With the line containing "- cell phone [676,384,791,410]" as the starting point, output the remaining lines of the data exactly as they are, through the last.
Input data: Begin
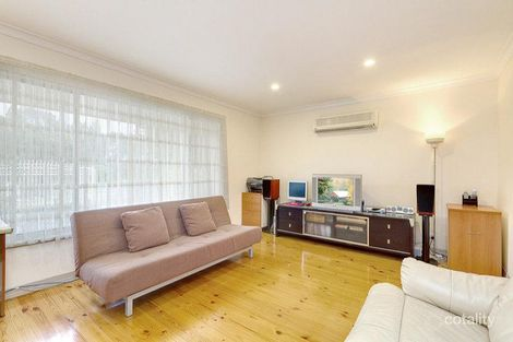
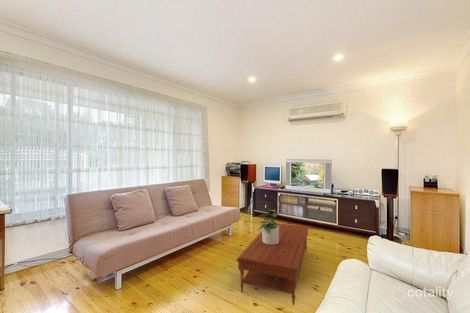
+ coffee table [236,222,310,306]
+ potted plant [257,209,286,245]
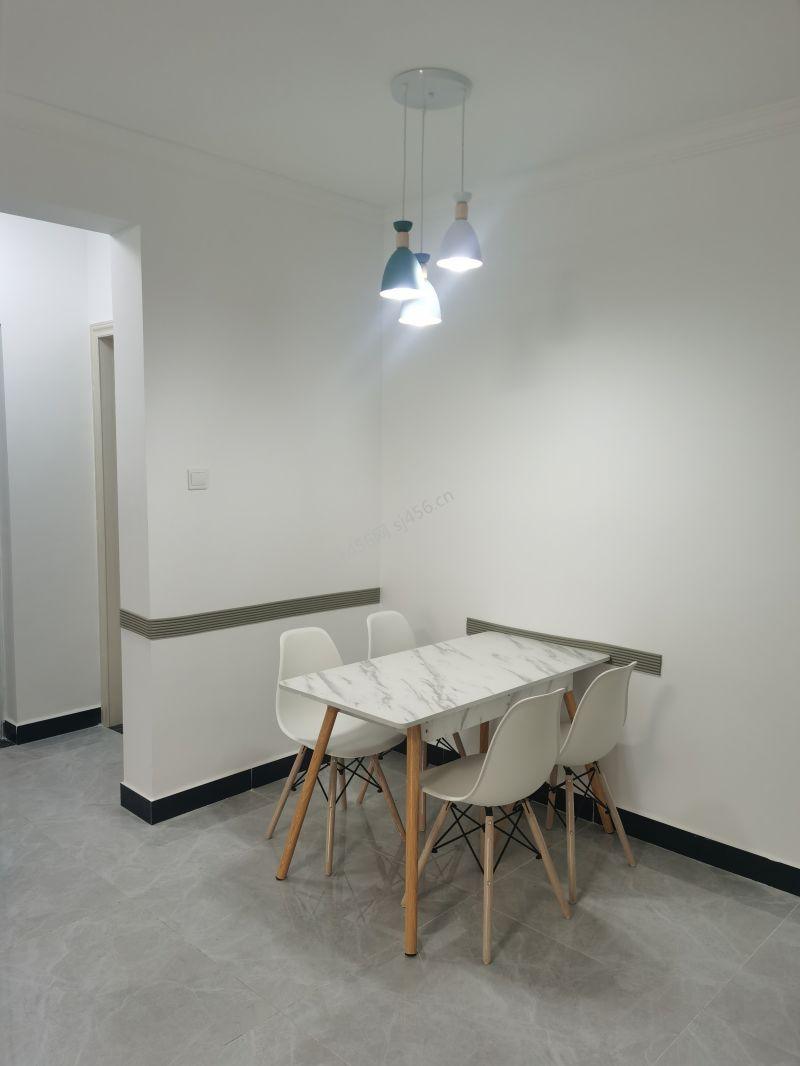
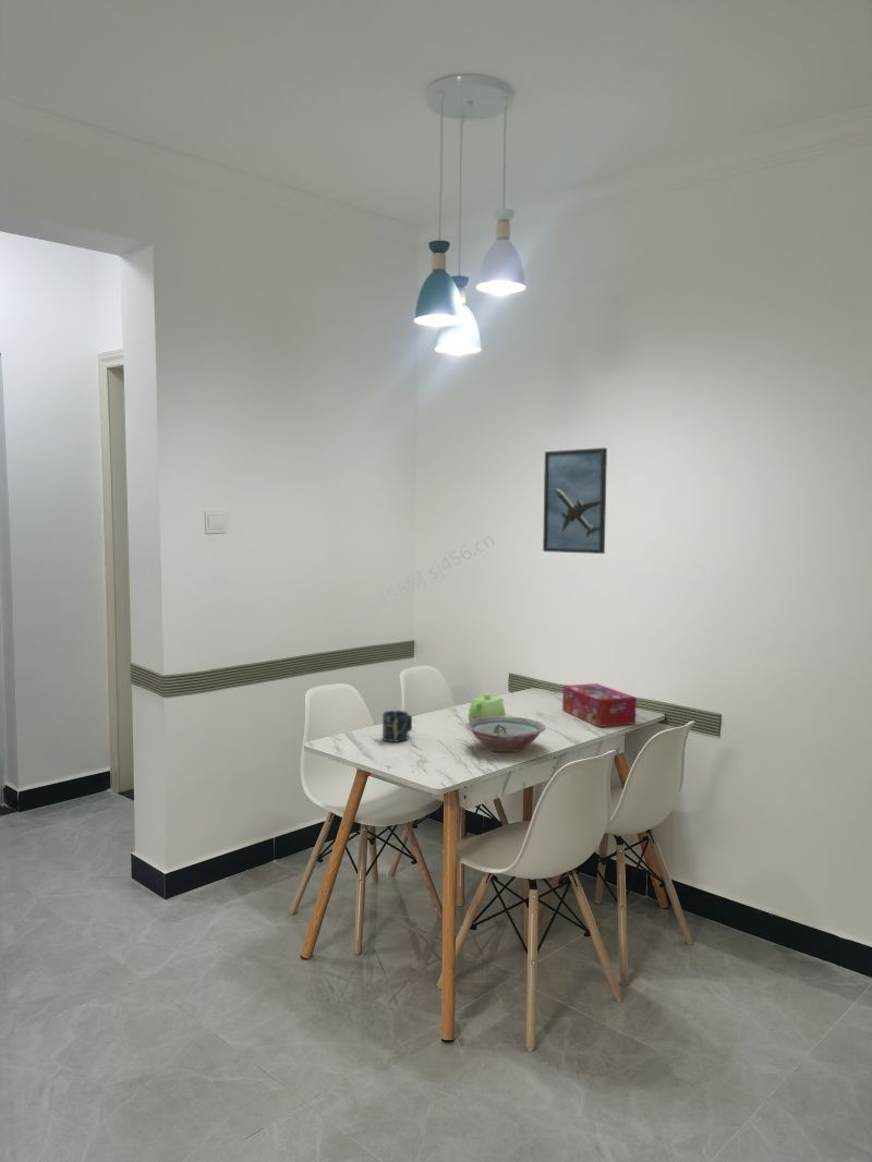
+ tissue box [561,682,638,728]
+ bowl [465,715,547,753]
+ teapot [468,693,506,722]
+ cup [382,710,413,743]
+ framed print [542,447,608,555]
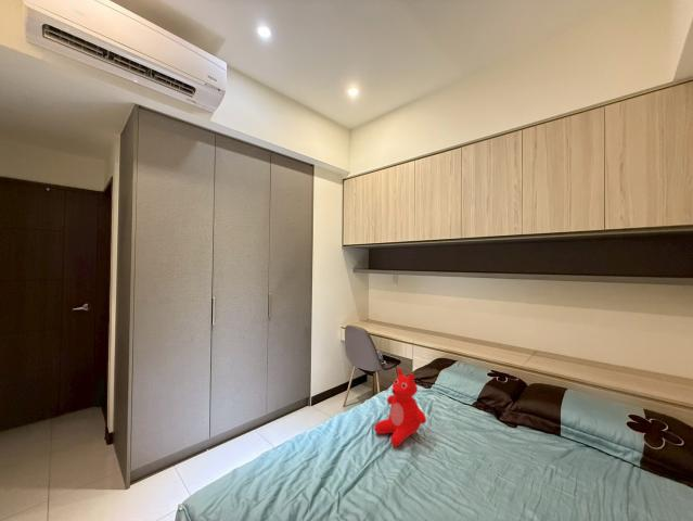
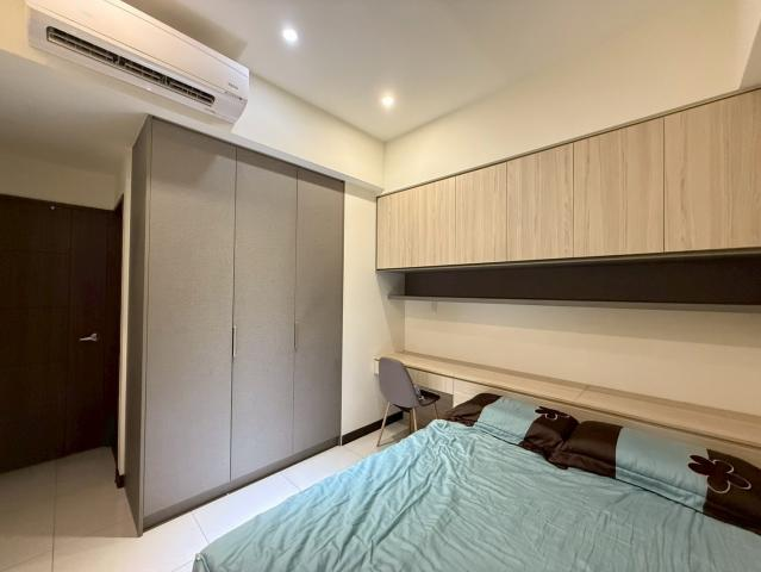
- teddy bear [373,367,427,447]
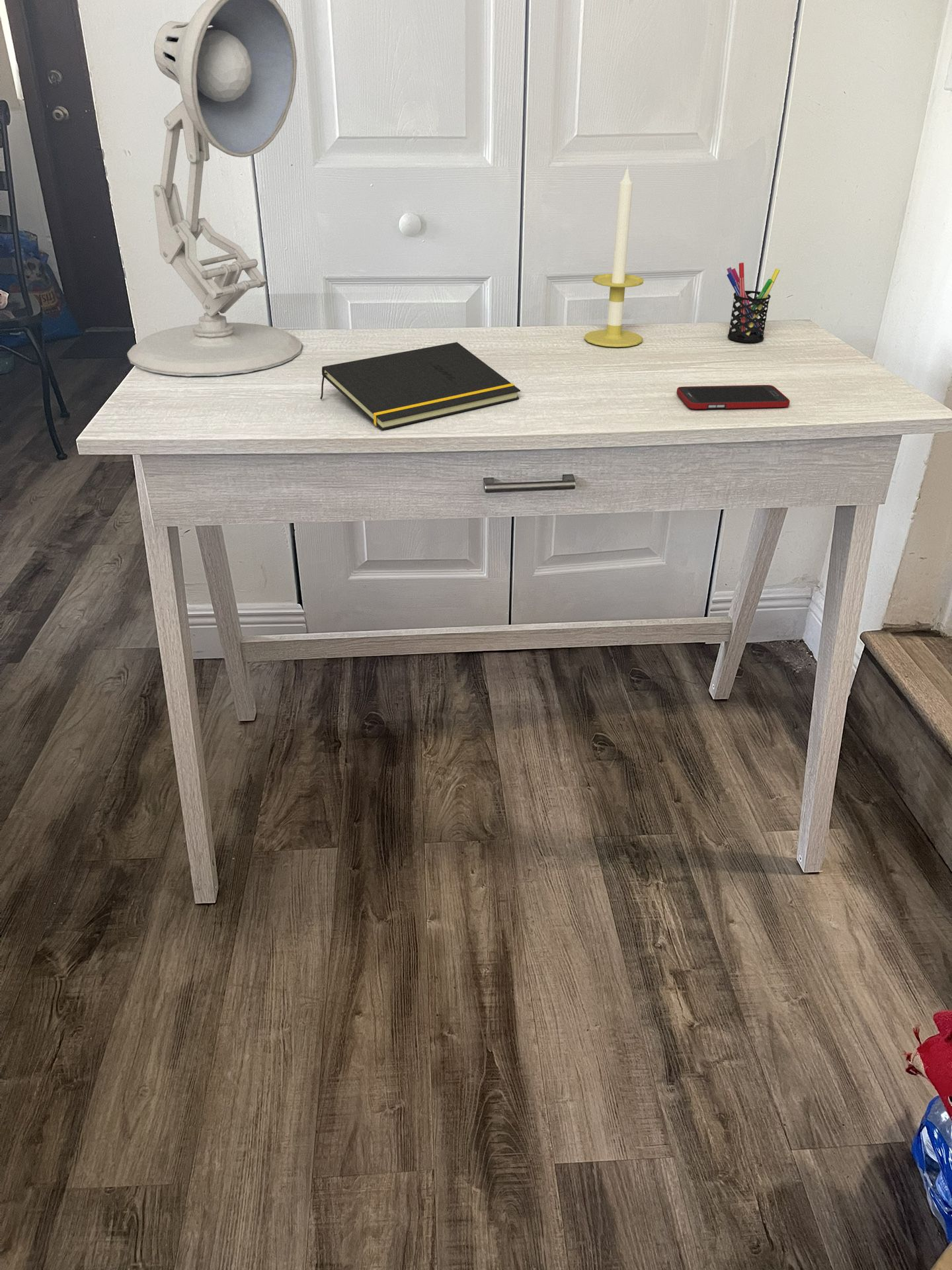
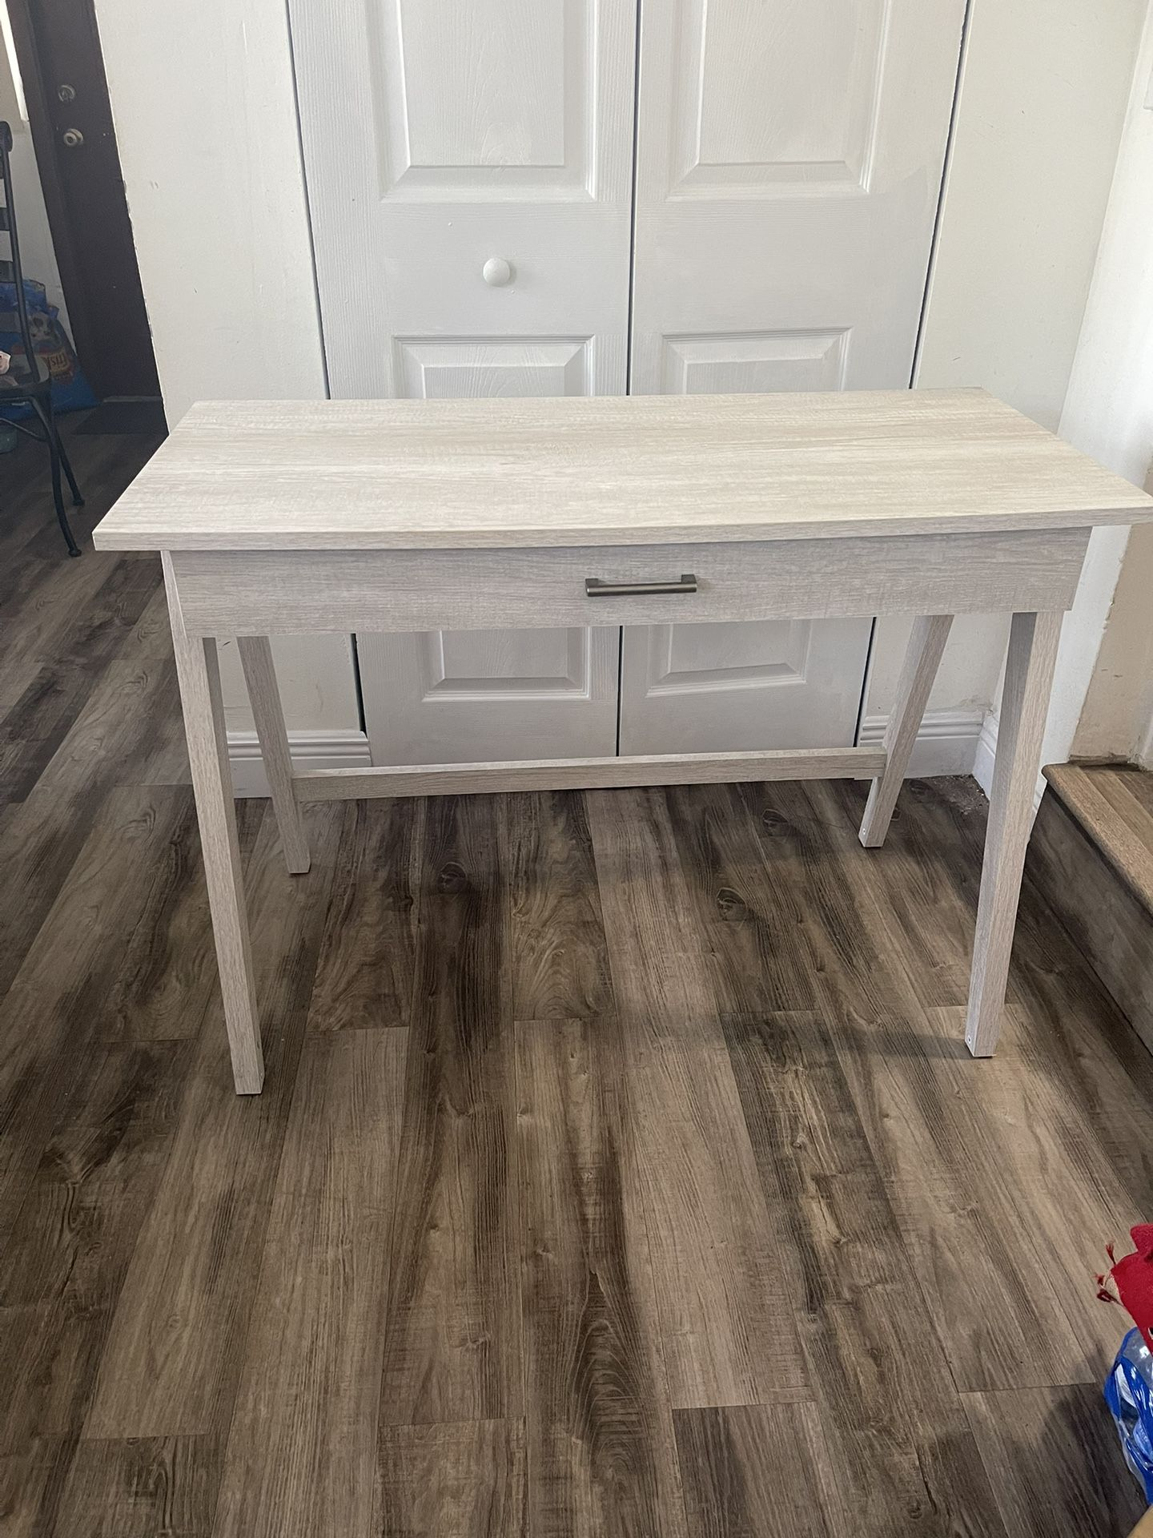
- cell phone [676,384,791,410]
- notepad [320,341,521,431]
- candle [584,165,645,348]
- pen holder [726,262,780,343]
- desk lamp [126,0,303,377]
Input data: End
◆ Response area
- cell phone [676,384,791,410]
- notepad [320,341,521,431]
- candle [584,165,645,348]
- pen holder [726,262,780,343]
- desk lamp [126,0,303,377]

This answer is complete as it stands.